Another problem I find is that, when drawing the glyph outlines, the points that define the outline do not stand out enough. They are drawn in different shapes depending on what type of point they are (the point type constrains the reverse and forward tangents in various ways), some points (the curve start point, selected points) are specially marked by colour, and some points don’t actually define the outline but are annotations added by the program to mark inflection points and extrema. The actual point symbols are small, and weakly contrast with the background making them hard to distinguish. If you have a background image as a reference, the outline itself can also blend into that making it invisible. Having the ability to change the colurs and size of the points and colour of the contour would improve this dramatically.

I have also often found that I unexpectedly have more than one point selected, so when I move the point I wanted to move, several others move with it. If I notice this I can Undo to put things back and repeat the move with the correct selection, but if I were zoomed in enough that some of the selected points were off-screen I might not notice the mistake, continue with my work and later have to fix the points that “mysteriously” moved. I haven’t actually caught what causes these multiple selections, though.

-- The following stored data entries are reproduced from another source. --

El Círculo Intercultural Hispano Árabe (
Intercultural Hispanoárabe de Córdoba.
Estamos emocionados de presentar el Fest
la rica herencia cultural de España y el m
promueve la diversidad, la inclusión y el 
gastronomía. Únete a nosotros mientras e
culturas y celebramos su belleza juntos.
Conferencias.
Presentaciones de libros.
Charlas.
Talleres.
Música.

One feature I would like to have (perhaps it is there but I just haven’t found it) is keyboard commands to select the next or previous point in the outline, and to select the forward or reverse control point for the current point. These are useful when the points are too close to make out without an extreme zoom in. Since two points can coincide (and a control point can coincide with the point it controls) it may be that no amount of zooming would help.

Although as mentioned above the Print dialog is unable to print, it can still export an image which I can then print using other programs. In this dialog you supply a text string along with a point size, a choice of rendering engine, and anti-aliasing choice (all of which can differ within the text). You also pick a value for resolution in pixels per inch, global to the entire string, and the rendered characters are shown on the screen. The bitmap can also be exported to a file.

One problem is that the saved image does not have the resolution specified in it, so opening the image in another program will show the letters the wrong size.

Another problem is that I want to use this feature to print oversize versions of the letters to make templates for the pantograph. The obvious way (at least, to me) to do this would be to select a resolution multiplied by the enlargement I want. So for instance if I wanted to see my 18 point @ sign at 10× magnification printed at 300dpi, I would ask the dialog to show me an 18-point @ sign at 3000 (10×300) dpi. That doesn’t work, though. Any time I change the resolution to any value above 300dpi the change is ignored. Instead I have to ask for a 180-point @ sign at 300dpi. In this case it amounts to the same result because I don’t currently have alternative outlines for different sizes. I do, however, plan to add the other sizes to the same font project, and each will have slightly different outlines. Then my only choice would be to generate and install the font as a Windows font, and use some other program (perhaps a custom one, or a PowerShell script) to draw the letter I want at the resolution I want.

This window also has problems if the generated bitmap is much larger than the window.

Finally, this form seems to scale my outlines so the interline spacing is the size I have selected, and despite all my attempts at removing extra vertical spacing, this form seems to insist on adding 200 design units (my design is drawn 1000 units tall) so I actually have to ask for a point size 20% larger than what I want. All this is ignoring the small error introduced by the fact that the point they are using is probably not 0.013833…″

Despite this rough start, I have an @ sign that looks good enough to work with, and I have the template outline printed off. I still have to work out the details of turning this into a template proper, selecting a cutting bit and tracer to match, and accounting for ink gain. Not to mention making a matrix blank to cut!